A few years ago, I listened to an interview with Mahzarin Banaji, one of the creators of Harvard’s Implicit Association Test. She told a fascinating story about a study that showed that our bodies better recognize the sound of our voices better than our conscious minds. I share this story often with my participants to illustrate what there is to gain by developing a more sensitive relationship to our bodies.
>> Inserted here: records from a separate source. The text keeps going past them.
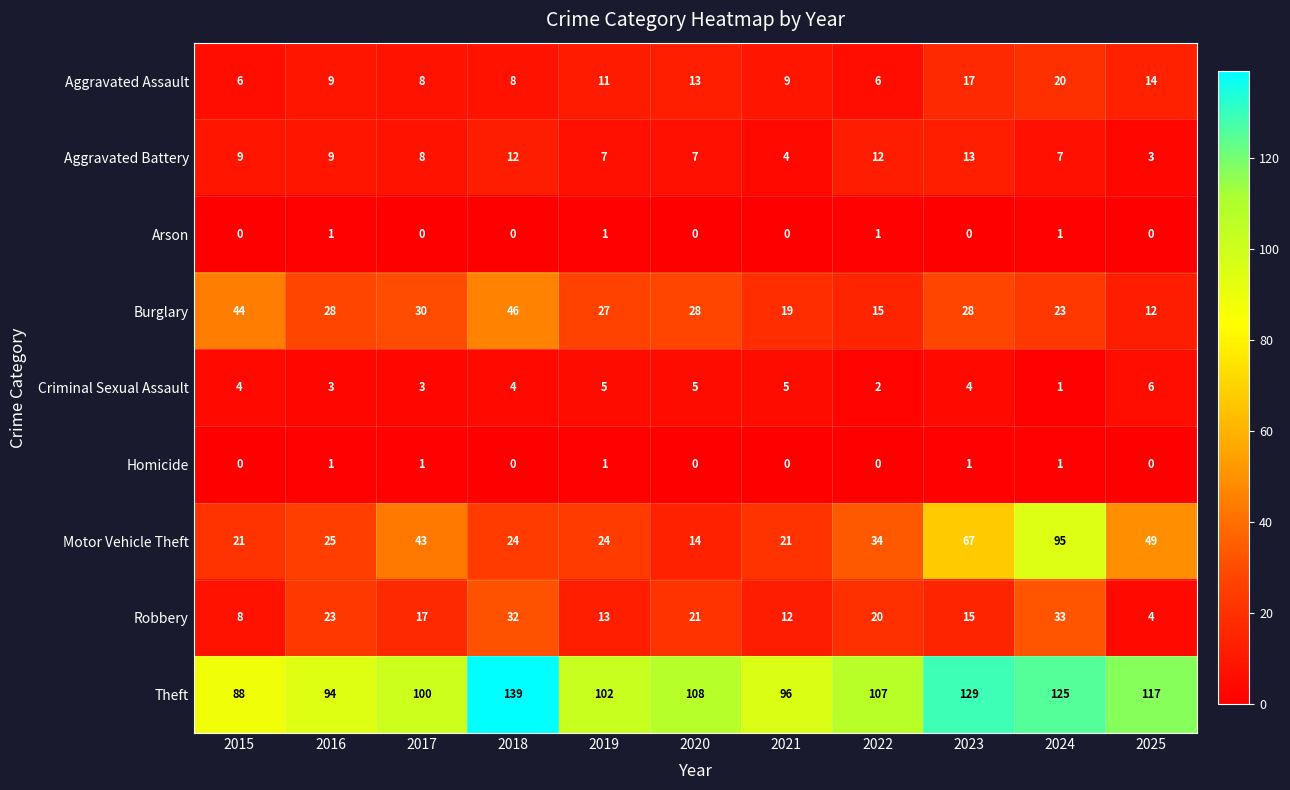

Rank the categories by Theft value from highest to lowest.

2018, 2023, 2024, 2025, 2020, 2022, 2019, 2017, 2021, 2016, 2015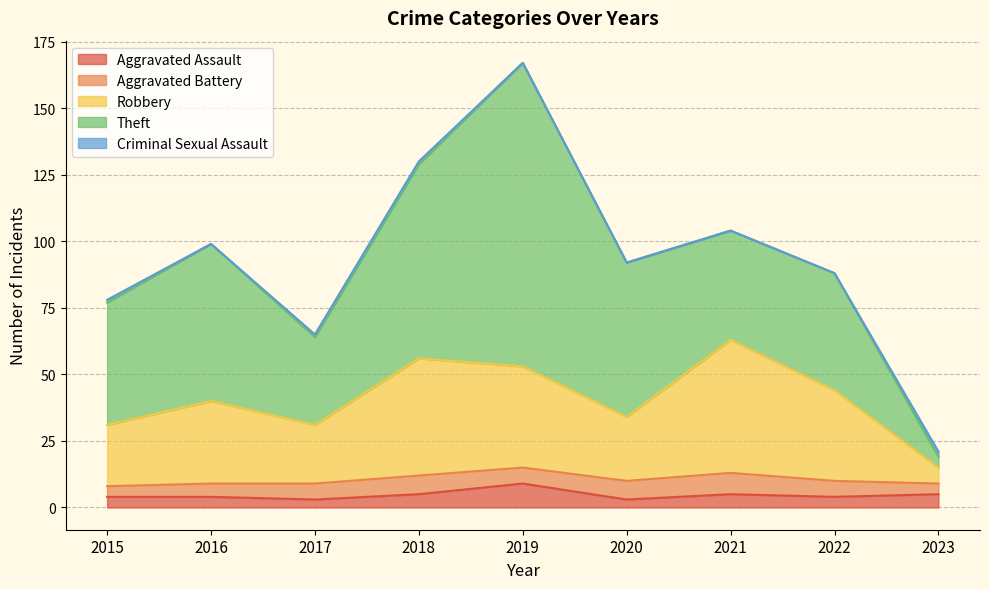

How many categories are shown in the chart?

9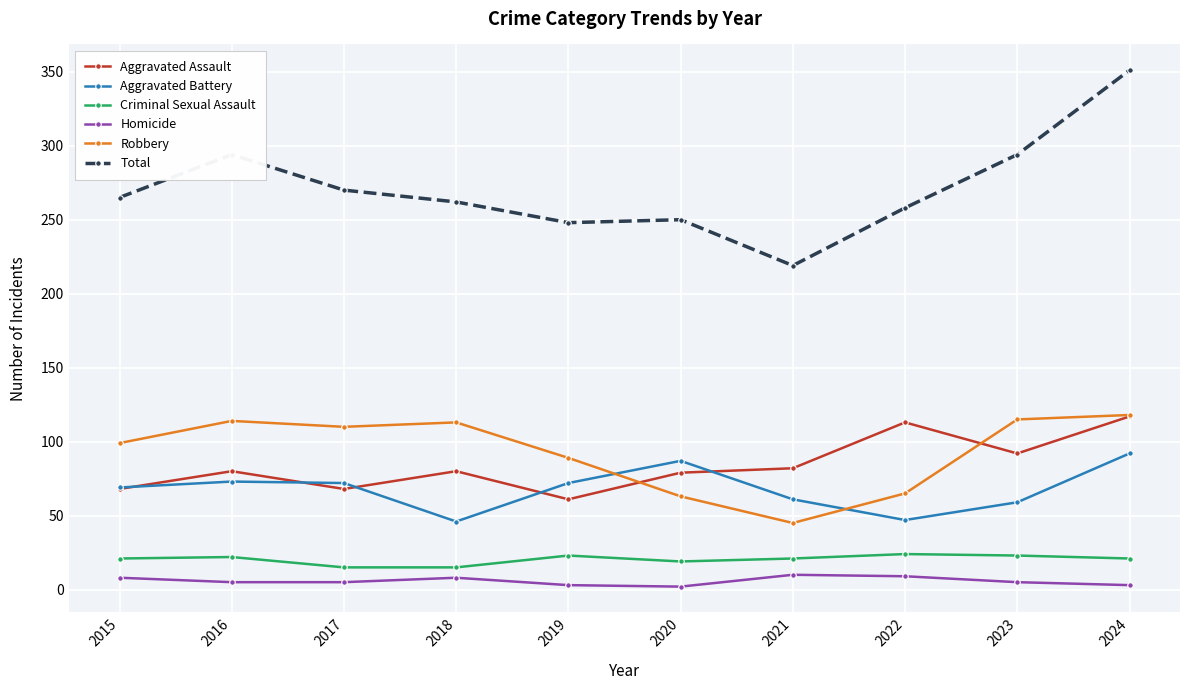

True or false: Total and Criminal Sexual Assault cross at least once.

False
Here’s an excerpt from that interview:
“Ms. Banaji: … I knew that the fact of an unconscious appealed to me. I read studies, experiments done, where you can have people record words into a tape recorder. And then you can have them hear those words played back to them through headphones like I’m wearing now, except that they are the same words said by others. And you’re asked to identify the words that you’re hearing that were said by you in your voice versus words that were said by others. It turns out we’re not very good at doing that. We can’t tell our own voices apart from the voices of others.
“Ms. Tippett: Really?
“Ms. Banaji: We’re almost at chance at being able to do that. However, the investigators also hooked people up to a machine that, in those old days, measured physiology in sort of the crudest possible way: skin conductance. How much sweat do your fingers excrete when you hear your own voice versus the voice of others? And the data showed that you actually must be recognizing your own voice at some implicit or unconscious level because the skin conductance measure was much higher when you heard your own voice versus the voice of others. Even though cognitively you couldn’t tell the two apart. I was completely fascinated by this.”